Christ is truly risen!
Third Sunday of Lent
[The following is from the program notes for Solemn Vespers of Saturday, March 3.]
According to St. Benedict, the founder of Western monasticism and co-patron of Europe, every day in a monk’s life should be as if in Lent. I like to think that this is because every tomorrow for a monk is the Resurrection. We rise early every morning in the hope of Christ’s glorious return, and learn to live in this taut expectation.
The Church’s liturgy offers us a similar perspective, this time on the life of all the faithful. We might say that there are indications that the lives of Christians during Lent should be more ‘monastic’. One interesting indication has to do with the place of the Psalms in the Church’s liturgy for Lent. This can be best seen by looking at the Church’s Divine Office antiphons during Advent and comparing them to Lent.
The antiphons for Sundays in Advent tend to be somewhat free paraphrases of texts from Isaiah and other prophets. This allows for an enjoyable re-interpretation of the typical Psalms sung on Saturday and Sunday evenings and on Sunday morning (Pss. 144b-147, Pss. 109-112, and Pss. 50, 62, 117, and 148-150 respectively). The antiphons color the meaning of the Psalms and encourage us to pray imaginatively.

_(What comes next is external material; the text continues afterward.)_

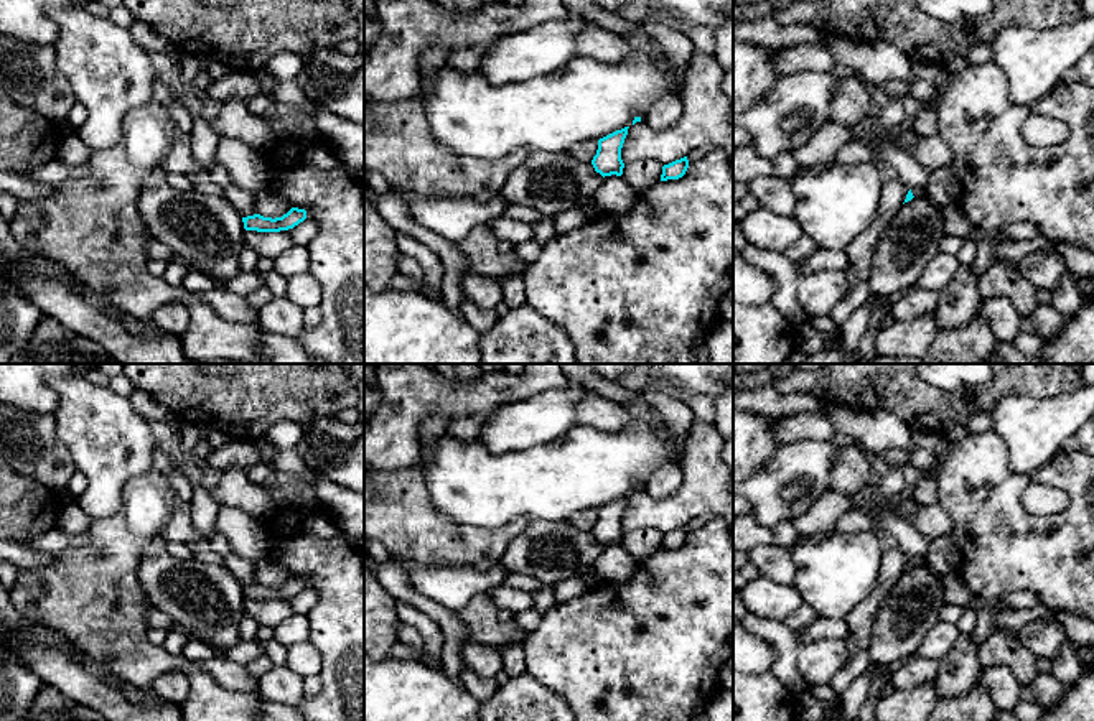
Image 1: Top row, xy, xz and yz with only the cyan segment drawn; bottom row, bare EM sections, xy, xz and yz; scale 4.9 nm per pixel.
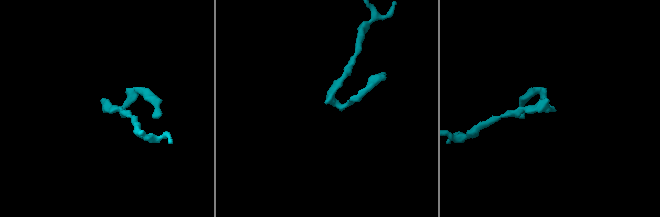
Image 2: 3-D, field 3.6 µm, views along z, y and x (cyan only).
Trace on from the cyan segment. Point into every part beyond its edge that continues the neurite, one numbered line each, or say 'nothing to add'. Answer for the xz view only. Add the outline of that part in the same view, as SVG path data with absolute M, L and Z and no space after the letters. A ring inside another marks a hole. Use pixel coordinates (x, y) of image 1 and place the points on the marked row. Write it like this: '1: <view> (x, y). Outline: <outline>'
nothing to add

During Lent, the situation is a bit more plain and even, we might say, ‘chaste’. Now the antiphons for Sunday are taken from the Lauds Psalms and so highlight the Psalm texts themselves, unadorned with the prophetic sense of expectation. Traditionally, the Psalms are to be prayed with the voice of Christ, and in this fashion, we are drawn repeatedly to contemplate the Passion of Christ, His appeal to the Father in ‘reverence [Hebrews 5: 7]’, and His triumph in the power of the Holy Spirit. Thus, contrary to what we might expect, we are called not so much to a focus on repentance that might become self-involved; rather we are invited to contemplate the One Who walks with us this path to redemption.
We note a similar phenomenon in the liturgy of the Mass. The texts of the communion chants for each weekday of Lent are taken from consecutive Psalms, beginning quite deliberately with Psalm 1. That is to say that Psalm 1 appears as the communion on Ash Wednesday, Psalm 2 on the following Thursday, and so on. This intense focus on the Psalms is quite ‘monastic’, as any monk would be quick to point out. The 150 Psalms shape everything we do at prayer in community, and much of how we think even in private.

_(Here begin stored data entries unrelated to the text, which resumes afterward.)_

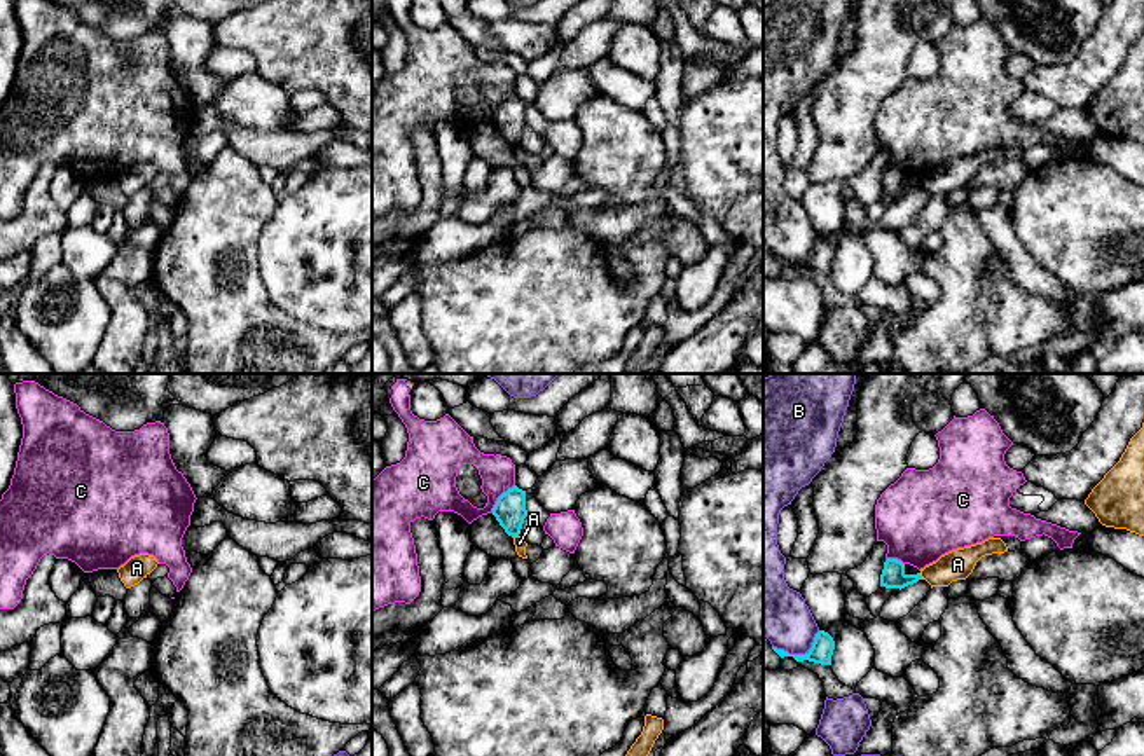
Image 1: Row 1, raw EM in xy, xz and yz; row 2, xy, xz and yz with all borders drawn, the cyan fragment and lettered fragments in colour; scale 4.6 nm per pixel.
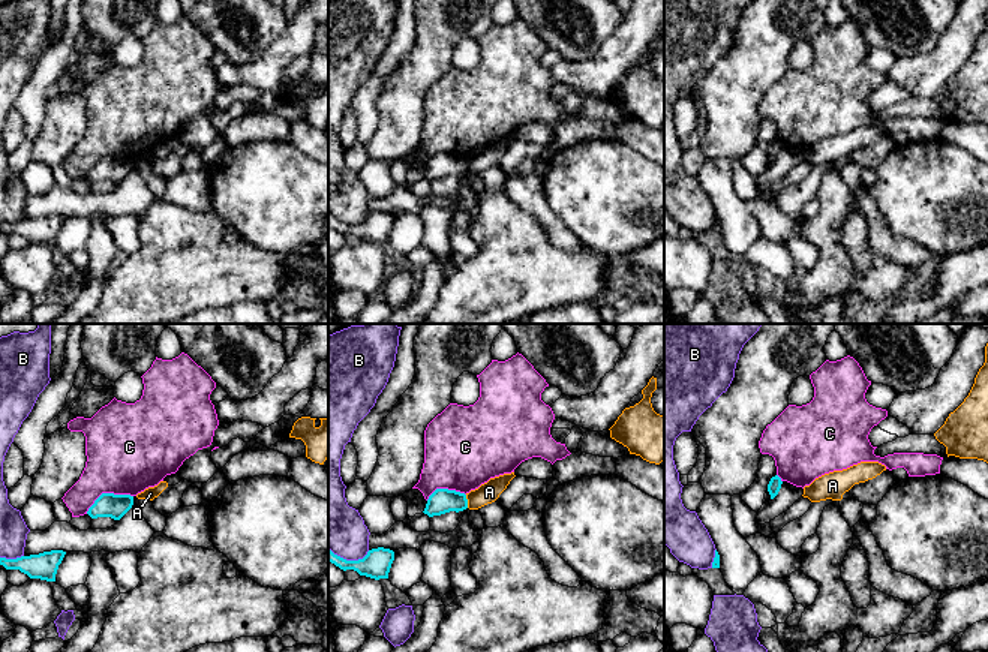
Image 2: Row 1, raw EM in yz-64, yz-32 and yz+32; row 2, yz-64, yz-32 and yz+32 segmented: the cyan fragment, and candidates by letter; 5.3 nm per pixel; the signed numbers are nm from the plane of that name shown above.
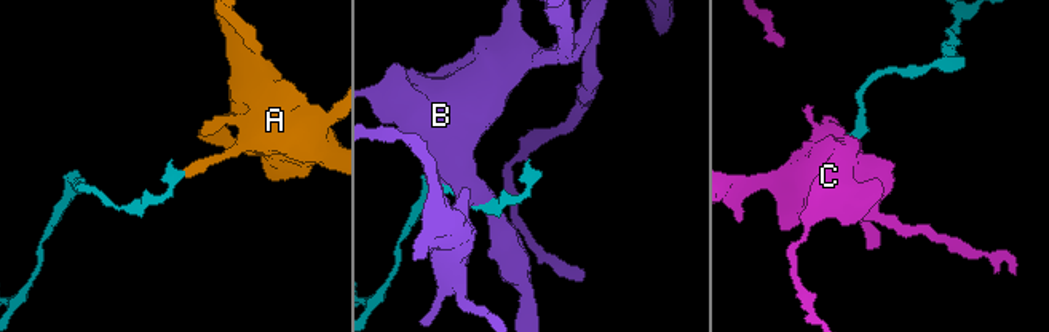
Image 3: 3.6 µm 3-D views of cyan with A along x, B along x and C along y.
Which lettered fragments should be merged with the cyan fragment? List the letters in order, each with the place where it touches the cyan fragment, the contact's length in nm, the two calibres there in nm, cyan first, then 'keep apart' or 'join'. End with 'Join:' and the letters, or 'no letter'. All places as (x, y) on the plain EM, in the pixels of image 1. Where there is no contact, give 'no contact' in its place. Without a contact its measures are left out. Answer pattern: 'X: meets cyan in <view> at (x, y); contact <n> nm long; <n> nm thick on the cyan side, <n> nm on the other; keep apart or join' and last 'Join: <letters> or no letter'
A: meets cyan in yz at (921, 185); contact 40 nm long; 110 nm thick on the cyan side, 140 nm on the other; keep apart
B: meets cyan in yz at (799, 264); contact 240 nm long; 100 nm thick on the cyan side, 260 nm on the other; keep apart
C: meets cyan in xz at (498, 107); contact 170 nm long; 140 nm thick on the cyan side, 160 nm on the other; keep apart
Join: no letter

The focus on the Person of Christ comports well with the traditional gospels for each Sunday (preserved as the selections for ‘Year A’ in the current lectionary cycle). The First Sunday retells Christ’s temptation in the wilderness, the Second Sunday brings us the foretaste of Christ’s glorification in the story of His Transfiguration on Mount Tabor. And on this third Sunday, we find Him promising the Holy Spirit to the woman at the well.

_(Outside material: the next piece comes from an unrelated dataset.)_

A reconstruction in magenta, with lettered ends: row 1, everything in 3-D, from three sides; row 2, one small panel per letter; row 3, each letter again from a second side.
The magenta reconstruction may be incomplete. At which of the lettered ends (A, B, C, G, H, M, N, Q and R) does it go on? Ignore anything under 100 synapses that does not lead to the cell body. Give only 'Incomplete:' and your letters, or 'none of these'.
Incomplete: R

These indications within the liturgy are a good reminder that the austere life of the monk is not at all meant to be joyless, but provides precisely the atmosphere in which the believer can better assent to the fullness of the Good News of our salvation and sanctification. Lenten fasting and abstinence is far more than a means simply to address deficiencies in our moral characters; they form the context in which we conform ourselves to Christ’s self-emptying [Philippians 2:6-11], so as to receive with greater intensity the indwelling of the divine life given at our baptisms. This we long for as we make our way toward the renewal of our baptisms at the Easter Vigil and on Easter Sunday, the foretaste of our own resurrections in Jesus Christ.